In one of his books, Francis Schaeffer depicts the two problems that can afflict those desiring to be true to the Christian Faith in days when biblical truth is under attack. On the one hand, some become hard and brittle in their response to errorists and develop low tolerance levels. Such men and women become schismatics and dare to break fellowship over secondary, even tertiary, issues. The history of the Church in North America in the twentieth century is strewn with such. But there is another danger. In such times, the desire to be balanced and to act in love can lead to a latitudinarianism that has lost any geographical sense of where the boundaries of orthodoxy lie. Such people, albeit, I trust, acting out of good motives, become so tolerant that they do not realize they are no longer faithful gatekeepers. They fail in affirming the boundaries that guard the core of biblical Christianity and thus betray what has been entrusted to them. As Dr. R. Albert Mohler, Jr., has rightly noted, “A word that can mean anything means nothing. If ‘evangelical identity’ means drawing no boundaries, then we really have no center, no matter what we may claim.” [“Reformist Evangelicalism: A Center without a Circumference,” in A Confessing Theology for Postmodern Times, ed. Michael S. Horton (Wheaton: Crossway, 2000), 146].

I have never forgotten being told by one who was entrusted with an important charge that as he got older in the Christian life, there was more and more that was simply grey and unclear. I am thoroughly convinced now that at work in such a life was a loss of biblical priorities and imperatives and the emergence of an unhealthy latitudinarianism.
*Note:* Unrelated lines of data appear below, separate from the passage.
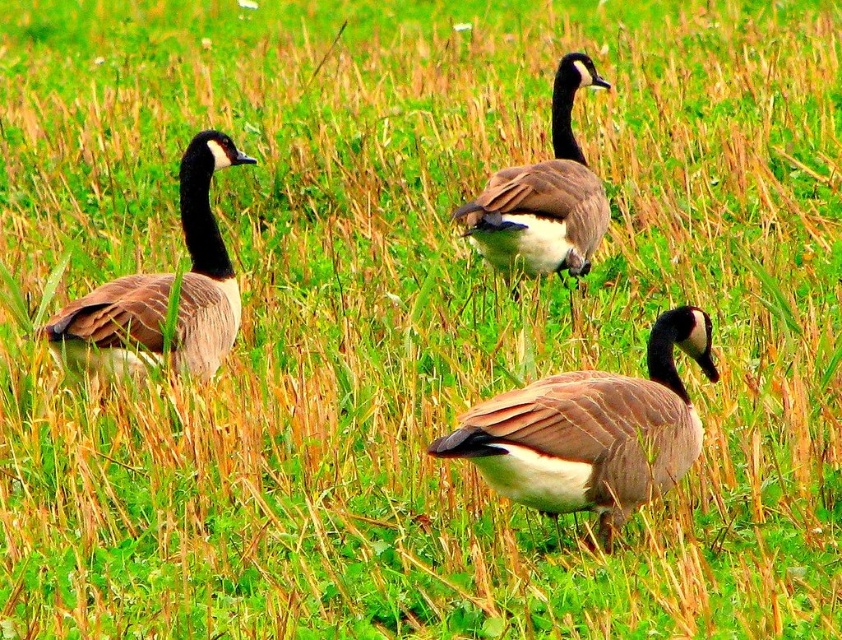
From the picture: Is the position of brown matte duck at center more distant than that of brown matte goose at center?

That is False.

Can you confirm if brown matte duck at center is positioned above brown matte goose at center?

No.

Where is `brown matte duck at center`? brown matte duck at center is located at coordinates click(590, 429).

Is brown matte duck at center above brown matte duck at left?

No, brown matte duck at center is not above brown matte duck at left.

What do you see at coordinates (590, 429) in the screenshot?
I see `brown matte duck at center` at bounding box center [590, 429].

Where is `brown matte duck at center`? brown matte duck at center is located at coordinates coord(590,429).

Does point (99, 305) lie in front of point (533, 262)?

Yes, point (99, 305) is closer to viewer.

Does brown matte duck at left have a smaller size compared to brown matte goose at center?

Indeed, brown matte duck at left has a smaller size compared to brown matte goose at center.

Measure the distance between point (206, 141) and camera.

Point (206, 141) is 4.28 meters away from camera.

Where is `brown matte duck at left`? This screenshot has height=640, width=842. brown matte duck at left is located at coordinates [x=163, y=291].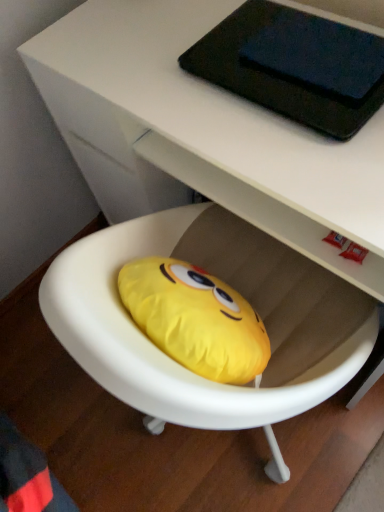
Image resolution: width=384 pixels, height=512 pixels. In order to click on free point in front of black matte tablet at upper center in this screenshot , I will do `click(309, 163)`.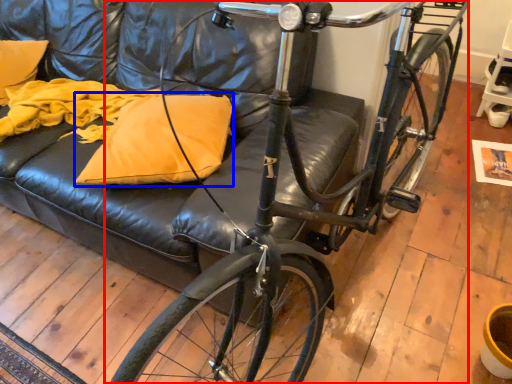
Question: Which object is closer to the camera taking this photo, bicycle (highlighted by a red box) or pillow (highlighted by a blue box)?

Choices:
 (A) bicycle
 (B) pillow

Answer: (A)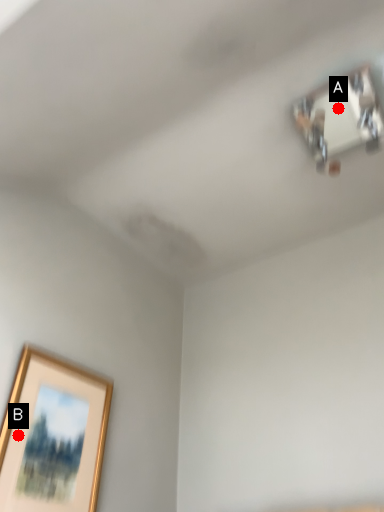
Question: Two points are circled on the image, labeled by A and B beside each circle. Which point is closer to the camera taking this photo?

Choices:
 (A) A is closer
 (B) B is closer

Answer: (B)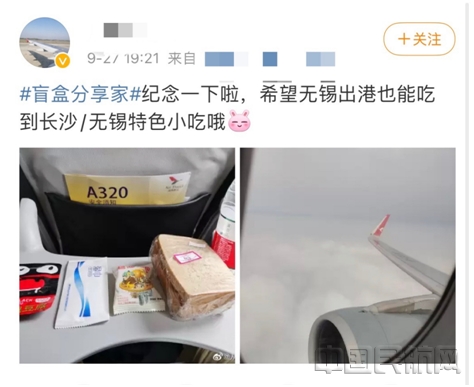
The image size is (474, 387). I want to click on bottle of drink, so click(x=225, y=247).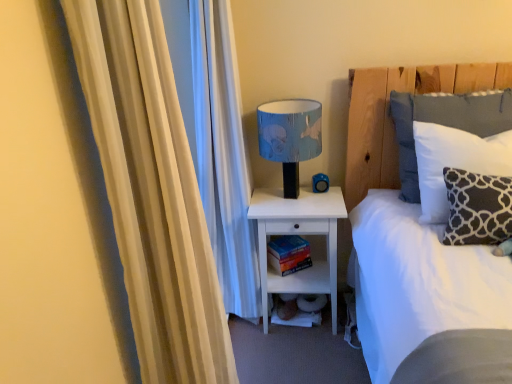
Question: Is hardcover book at lower center not inside white matte nightstand at lower center?

Choices:
 (A) no
 (B) yes

Answer: (A)

Question: From the image's perspective, is hardcover book at lower center on white matte nightstand at lower center?

Choices:
 (A) yes
 (B) no

Answer: (A)

Question: Is hardcover book at lower center taller than white matte nightstand at lower center?

Choices:
 (A) yes
 (B) no

Answer: (B)

Question: Is white matte nightstand at lower center surrounded by hardcover book at lower center?

Choices:
 (A) no
 (B) yes

Answer: (A)

Question: Does hardcover book at lower center have a lesser height compared to white matte nightstand at lower center?

Choices:
 (A) no
 (B) yes

Answer: (B)

Question: From a real-world perspective, is hardcover book at lower center under white matte nightstand at lower center?

Choices:
 (A) yes
 (B) no

Answer: (A)

Question: Considering the relative sizes of white cotton pillow at upper right, marked as the first pillow in a back-to-front arrangement, and hardcover book at lower center in the image provided, is white cotton pillow at upper right, marked as the first pillow in a back-to-front arrangement, taller than hardcover book at lower center?

Choices:
 (A) no
 (B) yes

Answer: (B)

Question: Is white cotton pillow at upper right, which is the second pillow from front to back, outside hardcover book at lower center?

Choices:
 (A) no
 (B) yes

Answer: (B)

Question: Is white cotton pillow at upper right, marked as the first pillow in a back-to-front arrangement, shorter than hardcover book at lower center?

Choices:
 (A) yes
 (B) no

Answer: (B)

Question: From the image's perspective, is white cotton pillow at upper right, which is the second pillow from front to back, below hardcover book at lower center?

Choices:
 (A) no
 (B) yes

Answer: (A)

Question: Does white cotton pillow at upper right, marked as the first pillow in a back-to-front arrangement, appear on the left side of hardcover book at lower center?

Choices:
 (A) yes
 (B) no

Answer: (B)

Question: From a real-world perspective, is white cotton pillow at upper right, marked as the first pillow in a back-to-front arrangement, physically above hardcover book at lower center?

Choices:
 (A) yes
 (B) no

Answer: (A)

Question: Could you tell me if dark gray fabric pillow at right, which is the 2th pillow from back to front, is turned towards white soft bed at upper right?

Choices:
 (A) no
 (B) yes

Answer: (B)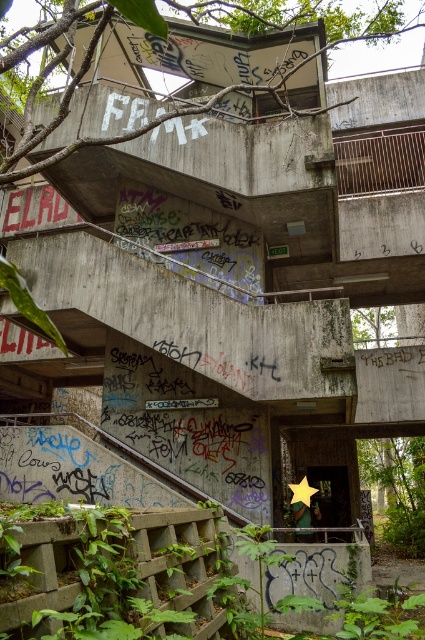
Can you confirm if green leafy plants at lower left is wider than green leafy vegetation at lower right?

Incorrect, green leafy plants at lower left's width does not surpass green leafy vegetation at lower right's.

Which of these two, green leafy plants at lower left or green leafy vegetation at lower right, stands taller?

Standing taller between the two is green leafy vegetation at lower right.

Where is `green leafy plants at lower left`? green leafy plants at lower left is located at coordinates (173, 579).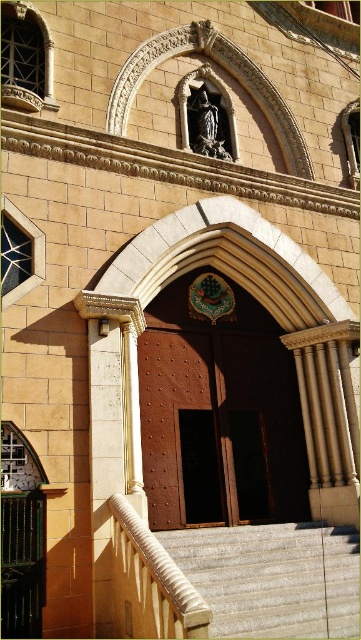
Question: Can you confirm if light gray concrete stairs at lower center is bigger than brown wooden door at center?

Choices:
 (A) no
 (B) yes

Answer: (B)

Question: Can you confirm if light gray concrete stairs at lower center is positioned to the left of brown wooden door at center?

Choices:
 (A) no
 (B) yes

Answer: (A)

Question: Estimate the real-world distances between objects in this image. Which object is farther from the brown polished wood door at center?

Choices:
 (A) light gray concrete stairs at lower center
 (B) brown wooden door at center

Answer: (A)

Question: Which of the following is the farthest from the observer?

Choices:
 (A) (223, 621)
 (B) (219, 442)

Answer: (B)

Question: Which point is farther to the camera?

Choices:
 (A) brown wooden door at center
 (B) light gray concrete stairs at lower center

Answer: (A)

Question: Does brown polished wood door at center have a greater width compared to light gray concrete stairs at lower center?

Choices:
 (A) yes
 (B) no

Answer: (B)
For the past thirty years or so Evangelicalism has found herself increasingly embattled within as she is being forced to engage with what are concessions to the spirit of the age that imperil the gospel. And no surprise, we are seeing the emergence of a latitudinarian spirit that is deeply disturbing. Let us guard the gospel and affirm the clear boundaries of the Faith—and let us do so with love. “Speaking the truth with love”: both are needed.